Now Duhamel may have stumbled upon the potential for such grifts quite by accident. In 1956 a $500 bond is stolen from a bank in Charlesbourg, on the northern outskirts of Quebec City. The bond ends up in the possession of a man called Beaudoin who in 1960s happens to be staying in one of the Montreal rooming houses operated by Duhamel. Beaudoin quote, “disappears”. While cleaning his room Duhamels’s then wife, Laurette quote “finds” the bond while going through his effects. Again, Duhamel got off scott-free in this affair with the judge stating that, “the witnesses had incredible memories but that their testimony was believable.”
Later, Duhamel was again acquitted in another bond conspiracy case where he was found to be in possession of stolen bond coupons from a Valleyfield bank. By 1963 the acquittals were over for Duhamel. The judge set bail at $35,000, an amount Duhamel was unable to come up with, and he was forced to await trail in the Bordeaux jail.

## PROBLEM STATEMENT
Copy out the passage about Duhamel's stolen bond cases in full, word for word. The listing that comes next is separate material, unrelated to the Duhamel passage.

## GIVEN MATERIAL
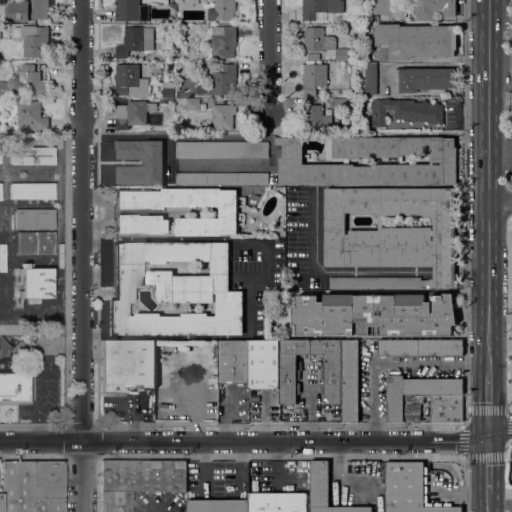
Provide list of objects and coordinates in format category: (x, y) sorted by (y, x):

## SOLUTION FOR THIS TASK
Now Duhamel may have stumbled upon the potential for such grifts quite by accident. In 1956 a $500 bond is stolen from a bank in Charlesbourg, on the northern outskirts of Quebec City. The bond ends up in the possession of a man called Beaudoin who in 1960s happens to be staying in one of the Montreal rooming houses operated by Duhamel. Beaudoin quote, “disappears”. While cleaning his room Duhamels’s then wife, Laurette quote “finds” the bond while going through his effects. Again, Duhamel got off scott-free in this affair with the judge stating that, “the witnesses had incredible memories but that their testimony was believable.”
Later, Duhamel was again acquitted in another bond conspiracy case where he was found to be in possession of stolen bond coupons from a Valleyfield bank. By 1963 the acquittals were over for Duhamel. The judge set bail at $35,000, an amount Duhamel was unable to come up with, and he was forced to await trail in the Bordeaux jail.